Today, as we know and understand research on gluten intolerance, the offending cereals that must be avoided are wheat, rye, barley and their derivative cereals.[/quote]

Note that soy was on the list of “approved” things, but I deleted it because we all know that soy should be strenuously avoided.

Also, even when avoiding gluten, there are alternatives for most things out there. . . for example, I tried a gluten-free hot cereal[2] a while back that I was reasonably impressed with.

[1] http://www.gluten.net/diet.asp
[2] http://www.bobsredmill.com/catalog/index.php?action=showdetails&product_ID=203

um…a wheat free diet? sorry…

check out www.celiac.org
It all depends on whether you have full blown celiacs diease or are just gluten intolerant. Either way you need to make an appointment with a smart dietician ASAP. ALL grains contain gluten except rice. Even so-called safe grains are usually contaminated by gluten from being grown in fields near other wheat or just plain old having miniscule amounts of gluten in them. The biggies to avoid would be wheat, rye, barley, and oats. Millet, amaranth, spelt, kamut(another egyptian for of wheat making a comeback but not good for celiacs), quinoa and flax are the only so-called gluten free grains I can think of.
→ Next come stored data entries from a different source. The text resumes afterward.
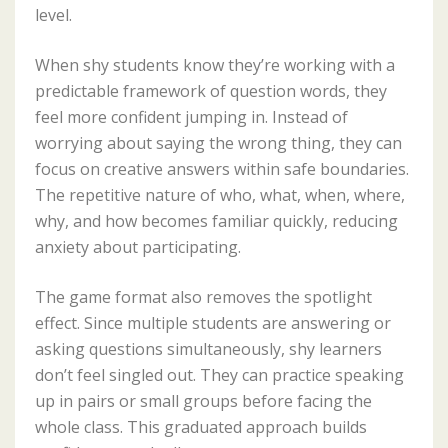
level.
When shy students know they’re working with a
predictable framework of question words, they
feel more confident jumping in. Instead of
worrying about saying the wrong thing, they can
focus on creative answers within safe boundaries.
The repetitive nature of who, what, when, where,
why, and how becomes familiar quickly, reducing
anxiety about participating.
The game format also removes the spotlight
effect. Since multiple students are answering or
asking questions simultaneously, shy learners
don’t feel singled out. They can practice speaking
up in pairs or small groups before facing the
whole class. This graduated approach builds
If you are looking to replace the wheat foods in your diet that you can no longer have it would be best to go with yams, rice (the only grain 100% tolerated by all celiacs I know of), potatoes, beans etc. Also, almost all packaged foods are contaminated by wheat. Even soysauce has wheat in it and you’d have to go to a health foood store to buy a wheat free bottle. Seriously, talk to your doctor, talk to a dietician, and read up on the net b/c there are sites that list a lot of the secret wheat in pre-packaged foods that may or may not be listed in the ingredients. Also, do your best to read labels on your own. Good luck because you will need it.

a diet without wheat gluten.

[quote]tiffy wrote:
“Either way you need to make an appointment with a smart dietician ASAP.”

Smart dietitican? Registered dietitican? I used to major in dietetic and I’ll tell you, most of them suck. Too much bullshit but the sad thing is that nearly all of them don’t know that they’re learning the wrong stuff. I might try osteopathic doctor, not medical doctor for nutrition advices. www.mercola.com - he’s pretty good at nutrition stuff for a doctor but if you’re looking to get bigger, you’d have to consume more carbs so rices, yams, etc will do.

The gluten intolerance is more common than previously thought which im not surprised because of FDA’s ridiculous food pyramid! We didn’t start consuming grains exclusively till around 5000 years ago which led to less than optimum health for people. Our genetics were pretty much set in 10,000 years ago.